Görev: Makale, Selahattin Demirtaş ve Osman Kavala hakkındaki tutuklama kararlarını şekil şartları tamam görünse de neden hukuki dayanaktan yoksun sayıyor? Bir ile üç cümle arasında açıklayın.
------ Makale ------
Böylesi daha doğru

01 Ocak 2021 Cuma

Daha Selahattin Demirtaş hakkındaki, Saray’ın “tanımam” dediği AİHM kararının tartışmaları bitmeden bir başka tutukluk ile ilgili karar daha çıktı.

Bu kez tutukluluk halinin hak ihlali olduğunu ileri sürüp, tahliyesini talep eden Osman Kavala, başvurunun muhatabı olup, tutuklulukta hak ihlali olmadığı yönünde karar veren ise Anayasa Mahkemesi’dir.

AİHM’nin tutukluluğunun hak ihlali oluşturduğunu söylediği, Selahattin Demirtaş ile AYM’nin, tutukluluk halinin devamına karar verdiği Osman Kavala’nın ortak yanları, her ikisi de dört yıla yakın bir süredir, tutukluluk yoluyla infaz edilen kişiler olmalarıdır. Başka bir deyişle, her ikisinin de tutuklanma kararları da hukuki dayanaktan yoksundur.

Gerçi bu iki kişi hakkında şekil şartları tamam görünen adli makamlardan sadır olmuş, tutuklama kararları vardır ama bu kararlar tutuklanma ve tutuklululuk hallerinin devamı için yasanın aradığı hukuki şartları içermemektedir.

***

Bunlar içinde bir tek Osman Kavala’nın tutukluluk halinin devamı yönündeki AYM kararı ile ilgili doğru dürüst şu açıklama geldi:

- Karar 7/8 oyçokluğuyla alındığına göre, AYM’deki denge Saray lehinde.

Açıklama tereddütleri gideriyordu ve doyurucuydu. Ama hukuki açıdan değil, siyasi açıdan açıklık getiriyordu konuya.

Son zamanlarda Türk yargısının durumu böyleydi. Yargı kararlarının hukuki gerekçelerini -çünkü yoktular- değil de siyasi gerekçelerini açıklamak mümkün oluyordu.
------ Sağlanan veriler ------
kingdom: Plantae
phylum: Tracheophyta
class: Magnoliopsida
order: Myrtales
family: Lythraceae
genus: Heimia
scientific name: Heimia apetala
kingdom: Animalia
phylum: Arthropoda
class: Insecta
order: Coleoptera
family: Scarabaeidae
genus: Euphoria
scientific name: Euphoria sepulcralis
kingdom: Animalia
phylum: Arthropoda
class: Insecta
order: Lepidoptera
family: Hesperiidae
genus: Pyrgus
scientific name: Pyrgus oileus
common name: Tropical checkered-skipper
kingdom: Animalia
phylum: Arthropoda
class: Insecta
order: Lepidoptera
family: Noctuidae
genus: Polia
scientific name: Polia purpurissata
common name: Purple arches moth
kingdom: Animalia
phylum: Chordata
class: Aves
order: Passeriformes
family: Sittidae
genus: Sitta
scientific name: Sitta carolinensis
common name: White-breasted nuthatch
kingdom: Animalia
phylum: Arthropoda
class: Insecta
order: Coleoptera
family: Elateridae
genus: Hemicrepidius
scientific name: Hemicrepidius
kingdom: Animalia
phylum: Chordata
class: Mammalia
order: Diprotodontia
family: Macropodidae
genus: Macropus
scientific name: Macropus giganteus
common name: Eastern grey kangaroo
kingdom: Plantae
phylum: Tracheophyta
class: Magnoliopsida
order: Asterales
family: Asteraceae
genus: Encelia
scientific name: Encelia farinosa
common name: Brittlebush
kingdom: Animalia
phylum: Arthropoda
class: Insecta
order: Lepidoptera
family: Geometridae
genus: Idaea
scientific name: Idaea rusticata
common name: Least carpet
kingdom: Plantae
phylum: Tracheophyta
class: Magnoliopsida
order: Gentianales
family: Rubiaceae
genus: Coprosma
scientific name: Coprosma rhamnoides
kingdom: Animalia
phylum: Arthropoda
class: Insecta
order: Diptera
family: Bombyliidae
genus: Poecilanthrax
------
Yanıt aşağıda: Makaleye göre bu kararlar, şekil şartları tamam görünen adli makamlardan çıkmıştır. Ancak tutuklanma ve tutukluluk hallerinin devamı için yasanın aradığı hukuki şartları içermemektedir. Bu nedenle her iki kişinin tutuklanma kararları da hukuki dayanaktan yoksundur.